For "Merchants Family", we created a new realm sheet with a "spell archive". Whenever players enclose an area, they claim the next spell in their current room in the archive, or start a new room when all the spells are taken.
Again, this version worked extremely well, and Bernd and I had more close games that went down to the last turn. While still very interactive and strategic, this version played faster and is highly recommended for those unfamiliar with the board game.
Playing Solo
When we began to work on Merchants, I thought it might also be possible to do something we could never do with its tile-laying parent: Make it playable solitaire. My first attempts failed, however, and I finally gave up. But after we finished the family version, I had a new idea and presented it to Bernd.
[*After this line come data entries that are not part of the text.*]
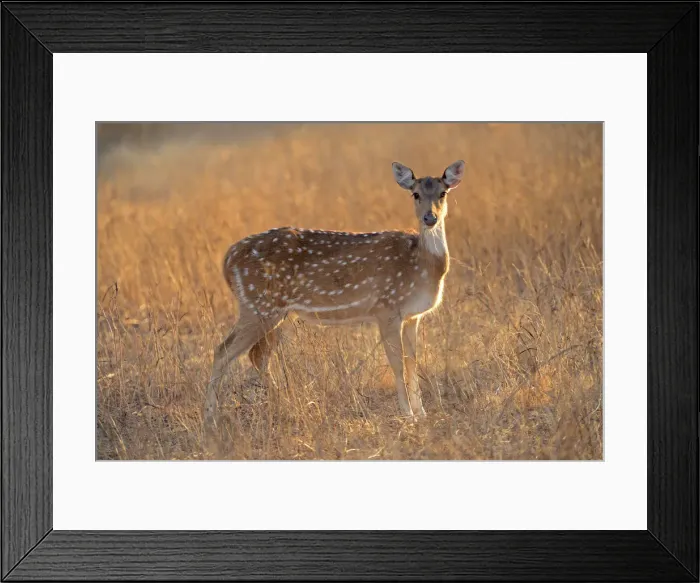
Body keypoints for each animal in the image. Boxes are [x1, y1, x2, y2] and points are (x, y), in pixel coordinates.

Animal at [204, 160, 464, 426]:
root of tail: (228, 260)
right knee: (223, 350)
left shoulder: (413, 316)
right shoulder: (387, 308)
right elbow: (397, 364)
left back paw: (283, 404)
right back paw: (211, 416)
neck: (422, 266)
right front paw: (407, 415)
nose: (430, 217)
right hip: (257, 305)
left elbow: (412, 362)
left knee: (258, 356)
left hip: (274, 312)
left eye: (443, 193)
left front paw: (421, 414)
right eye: (415, 194)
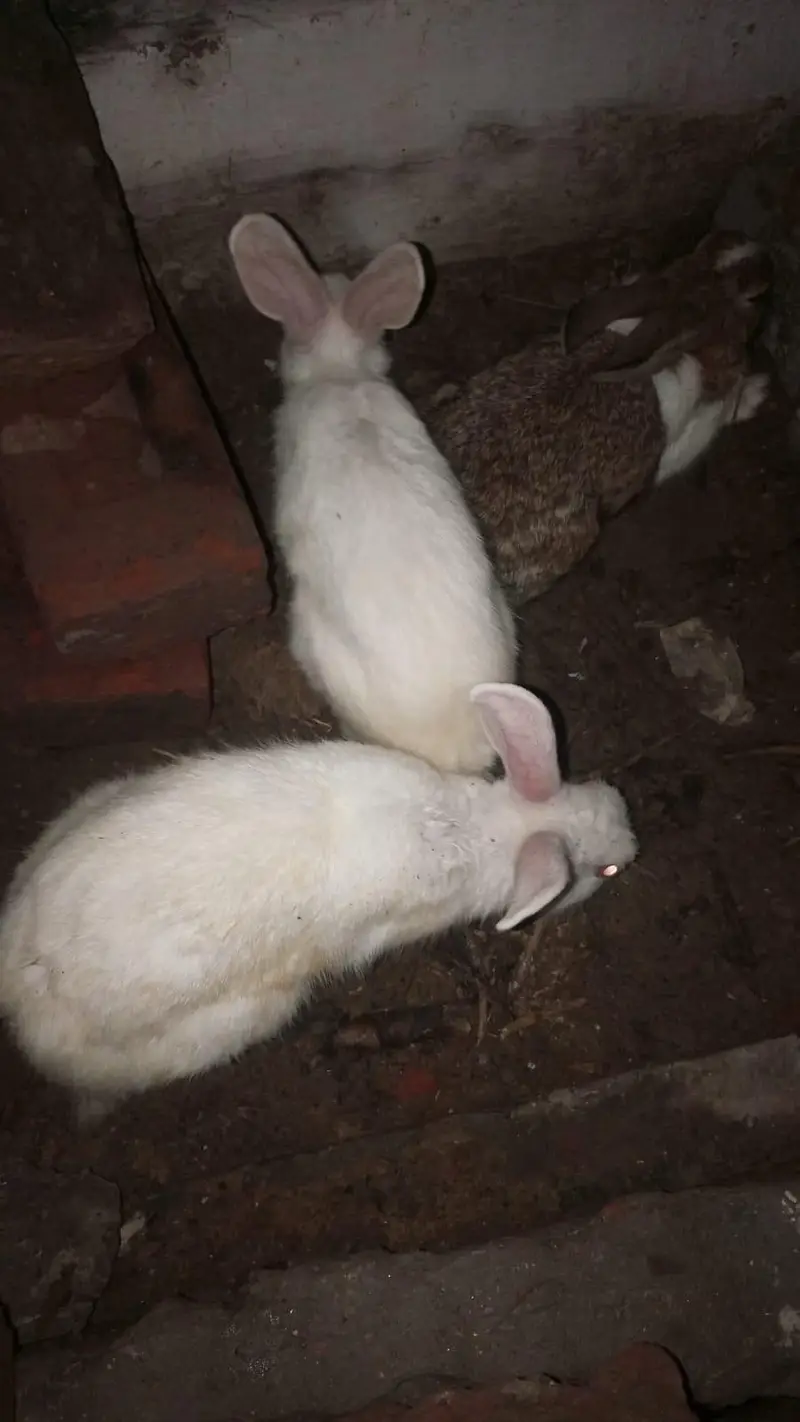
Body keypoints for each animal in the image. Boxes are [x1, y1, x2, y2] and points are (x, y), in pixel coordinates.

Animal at [427, 230, 773, 608]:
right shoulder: (679, 446)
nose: (760, 251)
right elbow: (721, 415)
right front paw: (757, 391)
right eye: (753, 297)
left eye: (705, 246)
He saw the potential and worked on it, too, and soon we had a challenging solo version of the game.
The key was to make a new map with smaller "territories" that are separated by rivers and lakes. Players must finish play in one territory before they can build a bridge to a new one, and this keeps them from creating huge scoring areas that made the earlier solitaire designs boring and predictable.
I don't like solo games that simply challenge you to beat your previous score. In "Merchants Solo", you instead compete against the "trolls", who score an increasing number of points each territory, with their points also being influenced by how much the player scores. Furthermore, they gradually eliminate columns of cards from the game and also build monuments and relics if the player doesn't build them first!
Three Games in One
When I first suggested to Bernd to make Pandoria Merchants, I thought that it would be a fun project for us and that we would release a free print-and-play game fairly quickly — but as we dove into the design, we found such an interesting new game space that we couldn't help extending the journey further. The full game is surely one of the most complex and interactive games in the roll-and-write genre, the solo variant is a formidable challenge, and the family version offers an easier introduction and quicker game.
Now Bernd even has plans to produce a boxed version through his Irongames publishing house with professional illustrations and custom dice, but for the moment we hope that the free print-and-play version of Pandoria Merchants provides you with a great game experience with friends both near and far.
And we hope this designer diary also encourages you that challenges and restrictions in life can bring about new solutions — both in creating games and in creating community.